Release Date: 6/5/2003
Contact Information: Bill Dunbar
dunbar.bill@epamail.epa.gov
(206) 553-1203


June 5, 2003
03-028


Pair continued filling wetlands in Skagit River Delta despite repeated warnings

The Environmental Protection Agency announced today that Scott and Ann Price of Bellevue have paid $9,500 in penalties as settlement of an EPA complaint alleging the Prices repeatedly violated federal wetlands protections laws at their property on Utsalady Road on Camano Island.

The Prices must also return some of the damaged wetlands on their property to their original state by revegetating the site to protect water quality under a separate EPA compliance order.

The EPA alleges that the Prices began excavating a drainage ditch and sidecasting the excavated soils, filling wetlands without a permit. Such permits are typically issued by the U.S. Army Corps of Engineers. The Corps issued a stop-work order, yet the Prices continued filling wetlands on the property. Subsequent inspections by EPA and the Corps led to the discovery that an additional acre of wetlands had been illegally graded and filled.

The property is located in the Skagit River estuary and watershed. EPA has designated the Skagit as a priority watershed for protecting and improving water quality.

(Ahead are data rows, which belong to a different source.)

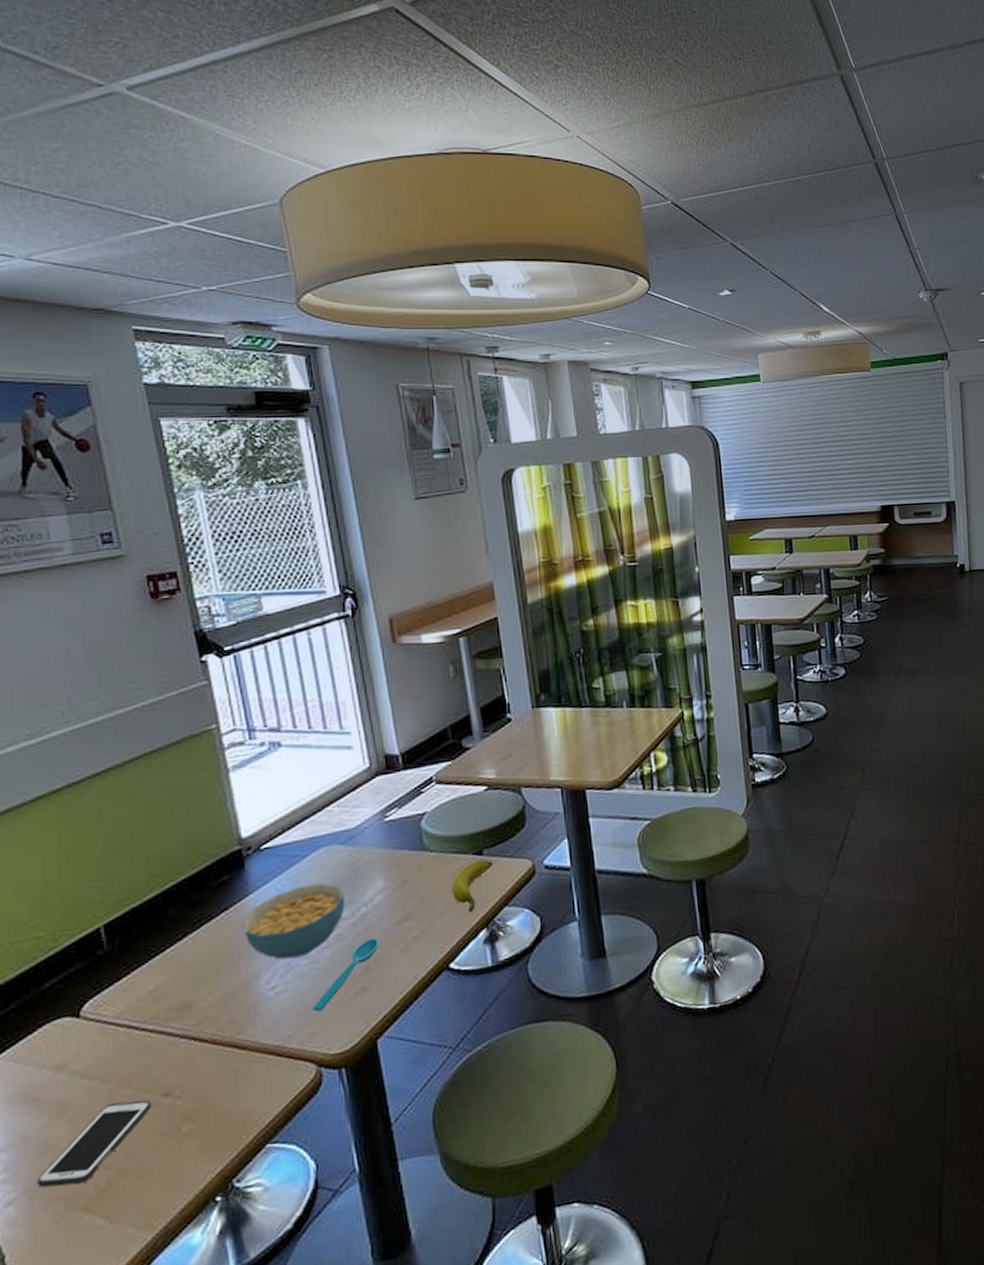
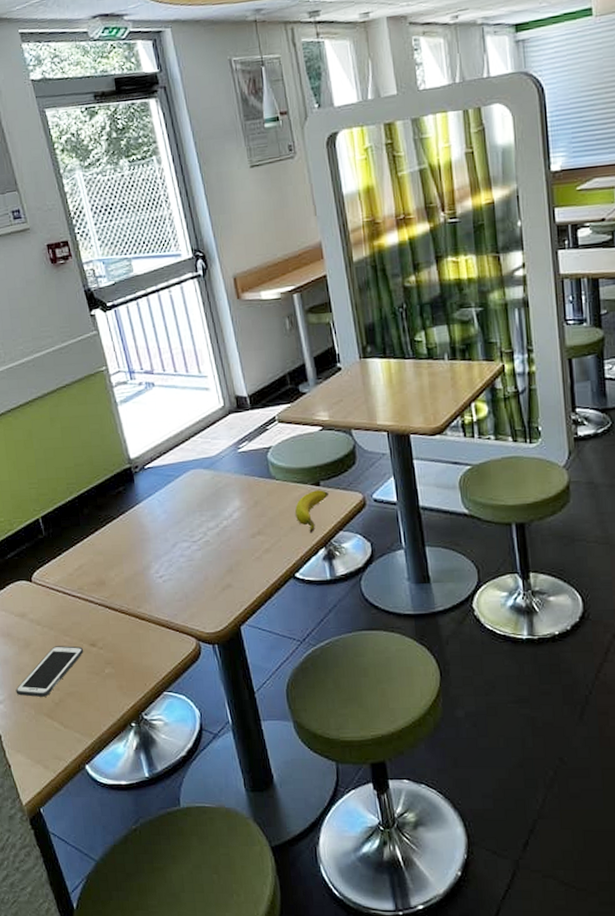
cereal bowl: present [241,883,345,960] -> none [135,499,211,556]
spoon: present [312,937,380,1012] -> none [190,546,239,599]

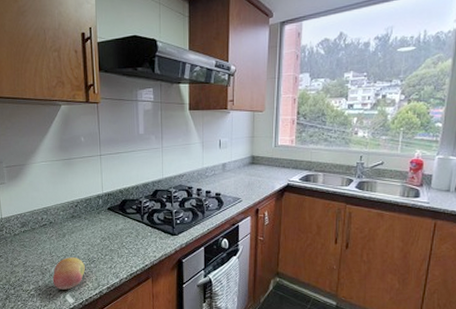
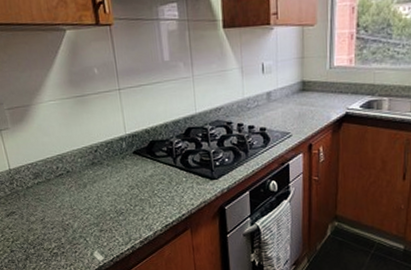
fruit: present [52,257,85,290] -> none [76,210,113,246]

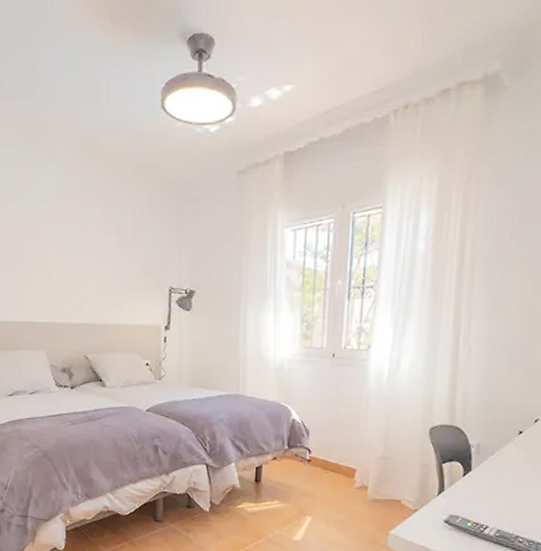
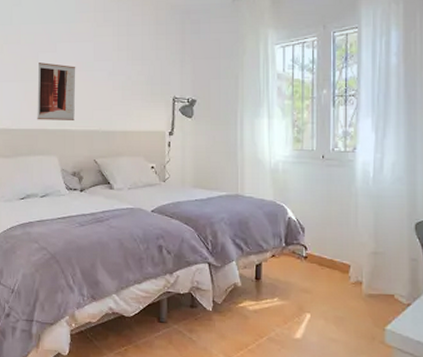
wall art: none [20,247,62,312] -> present [37,62,76,120]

The un-permitted changes to the wetlands have deposited sediments into adjacent waters; removed much-needed shade and therefore increased water temperatures well above optimal levels for young salmon and trout; increased nutrients going into the water, thus reducing critical dissolved oxygen levels; and generally made the tidal influenced waters on the property far less hospitable for sensitive fish populations.

“This has been a long and difficult process,” said Michelle Pirzadeh, Director of EPA Region 10's Office of Ecosystems and Communities.

“Because wetlands do so much for water quality and for fish and wildlife, protection of our priceless wetlands is a top priority.”